I felt sorry for the man beside us on the subway. He looked miserable, with one of those craggy Mordecai Richler faces molded out of clay. His bottom lip was stuck out low, and his eyes were cast out, seeing nothing. Though I wasn’t close enough to tell, I imagined he smelled, and his clothes were tatty, his shoes were cheap.

It was Thanksgiving, and were headed out to dinner at our friends’, balancing casserole dishes on our knees– we were bearing beans, sweet potato stuffing, freshly baked corn muffins. We would arrive to tall wine glasses, glorious roast turkey, heaven-sent potatoes, and a set table around which would be seated lovely friends.

Whereas the man beside us appeared to be moving, laden with every single of of his possessions stuffed into black garbage bags. Three or four bags, and he was holding them close, defensive. Like any of us would be interested in what he was carrying, but we supposed this was all he had. He turned his head to glance out the window, but his eyes still seemed unfocused. We wouldn’t have been surprised if he’d started muttering something about nothing at any time.

And so we kept our distance, as much as it’s possible to do side-by-side on public transportation. But it is possible, you know that. It’s in the way you hold yourself, the subtlety with which you turn your body away. The deliberateness of not seeming deliberate, because deliberateness is acknowledgment, which was much closer than we wanted to get.

It wasn’t comfortable, of course. The disparity between us and him was just too jarring, because here it was a holiday Monday and we were the luckiest two in the world. Easier, really, to pretend not to notice this sad pathetic man moving on Thanksgiving, moving on the subway with his belongings in plastic bags. For how do you notice it, and then sit around a gorgeous table with friends? Does it mean anything to be thankful after that? And how do you draw the line between thankful and smug anyway? A toast to us, because we’re not him, and thank god for that. Cheers.

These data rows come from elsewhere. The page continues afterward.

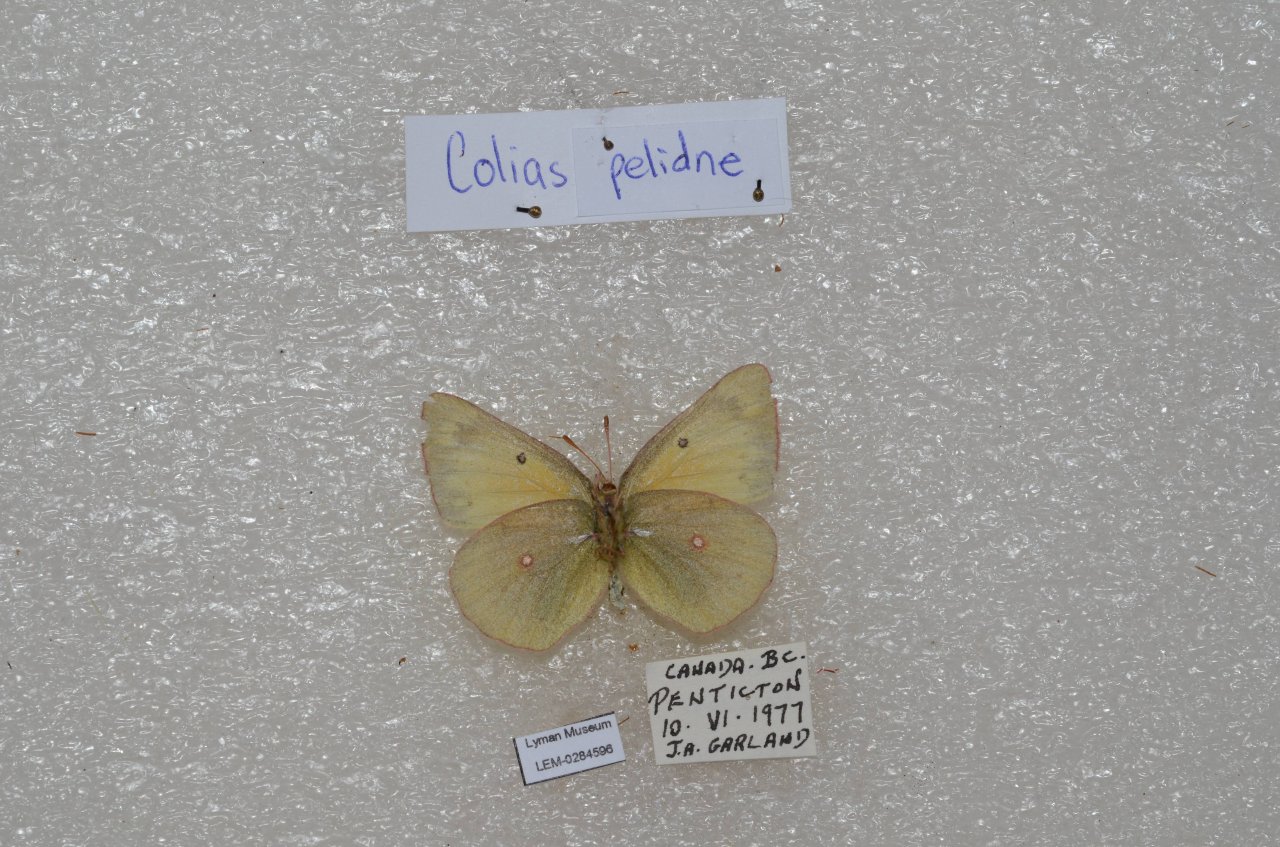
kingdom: Animalia
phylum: Arthropoda
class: Insecta
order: Lepidoptera
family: Pieridae
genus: Colias
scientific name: Colias pelidne
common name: Pelidne Sulphur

He got off one stop before we did. Gathering his bags, keeping them close, and then we noticed something peculiar as he stepped off the train. So much so that we had to turn and watch, as the train began to leave the station, and the man started walking towards the stairs. How all four of his bags began to rise up into the air without effort, and we realized they were stuffed with balloons. Helium. And now off the train, he didn’t need them so close, so he was letting them float where they’d bob along, high up above his head.

4 thoughts on “A misreading”

  1. Rona Maynard says:

    Lovely. Thanks for this.

  2. patricia says:

    This is beautiful. I want to read more of this writing!

  3. Kerry says:

    Thank you. And oddly enough, totally true!!??

  4. Kerry says:

    The story, I mean. Not your compliments (though I’m sure they’re true too. Thank you.)